**What you need to do:**
Reproduce every line of text in the material below without any change, and leave the pictures out.

**Data:**
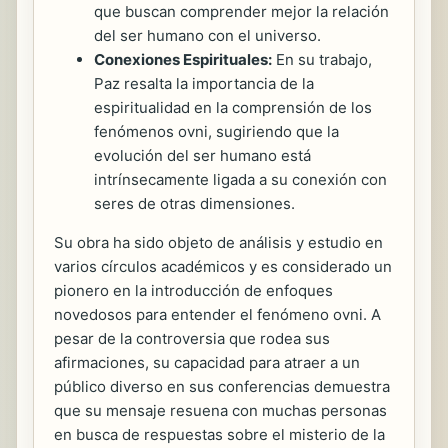
que buscan comprender mejor la relación
del ser humano con el universo.
Conexiones Espirituales:
En su trabajo,
Paz resalta la importancia de la
espiritualidad en la comprensión de los
fenómenos ovni, sugiriendo que la
evolución del ser humano está
intrínsecamente ligada a su conexión con
seres de otras dimensiones.
Su obra ha sido objeto de análisis y estudio en
varios círculos académicos y es considerado un
pionero en la introducción de enfoques
novedosos para entender el fenómeno ovni. A
pesar de la controversia que rodea sus
afirmaciones, su capacidad para atraer a un
público diverso en sus conferencias demuestra
que su mensaje resuena con muchas personas
en busca de respuestas sobre el misterio de la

**Task solution:**
que buscan comprender mejor la relación
del ser humano con el universo.
Conexiones Espirituales:
En su trabajo,
Paz resalta la importancia de la
espiritualidad en la comprensión de los
fenómenos ovni, sugiriendo que la
evolución del ser humano está
intrínsecamente ligada a su conexión con
seres de otras dimensiones.
Su obra ha sido objeto de análisis y estudio en
varios círculos académicos y es considerado un
pionero en la introducción de enfoques
novedosos para entender el fenómeno ovni. A
pesar de la controversia que rodea sus
afirmaciones, su capacidad para atraer a un
público diverso en sus conferencias demuestra
que su mensaje resuena con muchas personas
en busca de respuestas sobre el misterio de la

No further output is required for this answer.